保管バッファへ行く回数の推定(2)

保管バッファへ行く回数の推定(1)」で得た式(2)

  • D{\approx}u\left(\frac{(1+c_e^2)u}{2-(1-c_e^2)u}\right)^j・・・・・(3)

がどのような特性を示すのかをみるために、この式で少しグラフを書いてみます。
話を簡単にするために装置の処理時間は一定とします。すると

  • c_e=0・・・・・(3)

になりますので

  • D{\approx}u\left(\frac{u}{2-u}\right)^j・・・・・(4)

となります。
装置利用率uが80%(u=0.8)であるとして装置バッファの数を増やしていくと、保管バッファへ行く確率がどのように減っていくかを見てみます。

  • 図1(再掲)


するとこうなります。

X軸の値が0の場合は保管バッファを設けない場合です。この場合は、装置の利用率が80%ですので、この工程にやってきたジョブは80%の確率で装置が空いていないことを発見して、保管バッファに向かいます。そこで1個バッファを設けると(X軸の値が1の時)、保管バッファに向かう確率は53%にまで減少します。バッファを3個設ければ24%と、かなり減ります。しかし、装置のそばにそれだけのスペースを設けることが出来るかどうかが今度は問題になります。実際に適用する場合には、許容出来る確率と、装置のそばのスペースの、両方を考慮して適切な装置バッファ数を決めるべきでしょう。

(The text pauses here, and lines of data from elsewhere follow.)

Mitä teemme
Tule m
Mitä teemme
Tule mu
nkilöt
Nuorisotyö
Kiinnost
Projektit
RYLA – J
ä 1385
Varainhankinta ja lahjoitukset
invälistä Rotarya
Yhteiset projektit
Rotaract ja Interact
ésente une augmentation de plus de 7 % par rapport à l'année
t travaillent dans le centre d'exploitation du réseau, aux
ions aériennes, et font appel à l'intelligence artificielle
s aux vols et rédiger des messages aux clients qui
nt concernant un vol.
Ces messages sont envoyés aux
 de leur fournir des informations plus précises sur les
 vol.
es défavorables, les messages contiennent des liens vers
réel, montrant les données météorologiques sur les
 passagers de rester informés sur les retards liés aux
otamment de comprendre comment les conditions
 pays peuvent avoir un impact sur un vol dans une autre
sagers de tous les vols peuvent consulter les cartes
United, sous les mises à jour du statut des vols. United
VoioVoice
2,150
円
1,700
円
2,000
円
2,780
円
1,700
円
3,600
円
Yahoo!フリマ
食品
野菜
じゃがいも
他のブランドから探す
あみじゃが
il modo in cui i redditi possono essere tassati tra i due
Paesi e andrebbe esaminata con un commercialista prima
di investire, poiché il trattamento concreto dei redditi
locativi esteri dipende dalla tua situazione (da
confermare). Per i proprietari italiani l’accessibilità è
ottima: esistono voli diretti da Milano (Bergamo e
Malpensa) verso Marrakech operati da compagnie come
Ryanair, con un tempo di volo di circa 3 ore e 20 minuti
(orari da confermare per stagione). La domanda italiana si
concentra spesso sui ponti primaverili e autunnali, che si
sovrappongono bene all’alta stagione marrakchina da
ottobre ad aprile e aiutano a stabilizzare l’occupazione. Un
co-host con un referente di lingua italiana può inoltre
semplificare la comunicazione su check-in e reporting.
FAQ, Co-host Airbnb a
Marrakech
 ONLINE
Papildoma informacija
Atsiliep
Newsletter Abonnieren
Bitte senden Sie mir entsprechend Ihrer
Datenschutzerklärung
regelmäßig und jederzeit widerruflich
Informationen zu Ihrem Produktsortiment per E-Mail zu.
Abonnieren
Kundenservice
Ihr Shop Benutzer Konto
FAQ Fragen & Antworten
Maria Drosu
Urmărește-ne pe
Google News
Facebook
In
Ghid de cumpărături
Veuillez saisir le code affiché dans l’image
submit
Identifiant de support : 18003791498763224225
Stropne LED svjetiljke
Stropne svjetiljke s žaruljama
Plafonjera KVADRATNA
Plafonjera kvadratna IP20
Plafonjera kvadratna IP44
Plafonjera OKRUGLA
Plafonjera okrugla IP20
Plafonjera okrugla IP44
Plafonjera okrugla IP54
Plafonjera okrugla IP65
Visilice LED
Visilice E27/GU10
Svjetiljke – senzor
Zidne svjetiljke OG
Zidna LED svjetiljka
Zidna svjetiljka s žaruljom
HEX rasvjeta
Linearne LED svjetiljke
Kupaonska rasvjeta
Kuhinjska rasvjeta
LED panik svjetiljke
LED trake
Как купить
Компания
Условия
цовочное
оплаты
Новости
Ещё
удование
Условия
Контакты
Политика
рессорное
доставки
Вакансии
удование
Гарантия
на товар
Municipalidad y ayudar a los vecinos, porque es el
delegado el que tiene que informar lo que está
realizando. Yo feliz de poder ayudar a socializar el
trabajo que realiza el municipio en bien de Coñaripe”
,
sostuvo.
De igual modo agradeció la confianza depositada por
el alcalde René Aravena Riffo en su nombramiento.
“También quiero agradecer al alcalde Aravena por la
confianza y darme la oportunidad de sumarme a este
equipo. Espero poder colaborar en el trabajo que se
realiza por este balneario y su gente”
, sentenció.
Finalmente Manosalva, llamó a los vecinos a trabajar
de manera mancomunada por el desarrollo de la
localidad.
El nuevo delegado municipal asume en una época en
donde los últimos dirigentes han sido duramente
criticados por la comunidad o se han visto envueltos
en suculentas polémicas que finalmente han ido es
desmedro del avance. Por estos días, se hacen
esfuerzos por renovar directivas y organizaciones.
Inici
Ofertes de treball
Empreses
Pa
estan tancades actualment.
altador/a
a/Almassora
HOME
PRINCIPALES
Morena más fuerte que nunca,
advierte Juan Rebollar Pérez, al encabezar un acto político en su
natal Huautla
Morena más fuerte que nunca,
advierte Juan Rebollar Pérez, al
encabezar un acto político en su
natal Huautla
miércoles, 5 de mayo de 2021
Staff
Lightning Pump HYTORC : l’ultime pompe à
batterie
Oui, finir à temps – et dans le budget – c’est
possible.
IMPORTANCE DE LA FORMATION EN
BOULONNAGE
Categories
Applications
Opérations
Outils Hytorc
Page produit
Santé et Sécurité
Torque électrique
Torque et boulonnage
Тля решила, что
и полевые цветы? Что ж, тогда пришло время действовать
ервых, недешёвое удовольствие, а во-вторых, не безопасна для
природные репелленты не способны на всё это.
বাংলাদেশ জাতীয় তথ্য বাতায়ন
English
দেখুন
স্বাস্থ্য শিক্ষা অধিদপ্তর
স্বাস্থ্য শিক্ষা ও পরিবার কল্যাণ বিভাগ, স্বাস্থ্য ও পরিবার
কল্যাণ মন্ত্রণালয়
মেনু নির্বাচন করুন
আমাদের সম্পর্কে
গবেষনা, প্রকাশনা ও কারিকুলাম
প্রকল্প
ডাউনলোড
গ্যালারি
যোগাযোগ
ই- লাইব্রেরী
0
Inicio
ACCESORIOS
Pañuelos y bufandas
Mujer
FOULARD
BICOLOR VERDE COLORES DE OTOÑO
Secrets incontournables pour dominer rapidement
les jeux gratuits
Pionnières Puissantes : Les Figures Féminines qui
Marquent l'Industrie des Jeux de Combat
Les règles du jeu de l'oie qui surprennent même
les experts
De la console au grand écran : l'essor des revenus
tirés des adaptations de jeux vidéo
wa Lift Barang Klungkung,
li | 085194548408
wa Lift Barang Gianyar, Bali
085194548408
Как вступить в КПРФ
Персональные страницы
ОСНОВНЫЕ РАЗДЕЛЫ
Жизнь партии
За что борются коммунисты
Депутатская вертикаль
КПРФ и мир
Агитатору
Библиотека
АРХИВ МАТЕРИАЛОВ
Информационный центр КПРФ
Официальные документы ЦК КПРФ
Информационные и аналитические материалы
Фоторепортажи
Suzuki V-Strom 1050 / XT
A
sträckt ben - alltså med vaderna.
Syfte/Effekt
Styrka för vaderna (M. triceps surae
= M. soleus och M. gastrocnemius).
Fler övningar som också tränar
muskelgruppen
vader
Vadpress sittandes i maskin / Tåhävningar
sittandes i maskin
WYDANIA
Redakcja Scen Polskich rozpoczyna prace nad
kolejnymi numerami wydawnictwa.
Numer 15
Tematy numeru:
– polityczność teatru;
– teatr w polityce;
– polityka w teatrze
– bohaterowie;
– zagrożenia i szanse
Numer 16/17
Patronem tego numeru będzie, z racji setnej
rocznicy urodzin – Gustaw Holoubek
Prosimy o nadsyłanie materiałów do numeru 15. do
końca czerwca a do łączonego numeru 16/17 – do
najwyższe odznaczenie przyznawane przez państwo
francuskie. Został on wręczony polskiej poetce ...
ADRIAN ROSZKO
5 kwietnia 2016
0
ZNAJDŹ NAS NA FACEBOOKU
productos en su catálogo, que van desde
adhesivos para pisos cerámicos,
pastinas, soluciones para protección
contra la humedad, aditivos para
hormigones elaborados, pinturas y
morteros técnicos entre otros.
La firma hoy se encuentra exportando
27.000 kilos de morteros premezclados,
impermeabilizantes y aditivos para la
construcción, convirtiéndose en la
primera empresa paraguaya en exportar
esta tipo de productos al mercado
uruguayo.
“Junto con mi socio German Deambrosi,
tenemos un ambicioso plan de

今度は、装置バッファの数を3に固定し(j=3)装置利用率uを変化させてみます。するとこうなります。

装置が100%稼動している時には、やってくるジョブは必ず保管バッファに向かうことになるのでしょうか? M/G/1の待ち行列理論を基に考える限りそういうことになります。しかし私は、現実の工場は、これとは少し様子が違うのではないか、と考えています。そのことをお話しする準備がまだ出来ていませんので、ここではここまでとしておきます。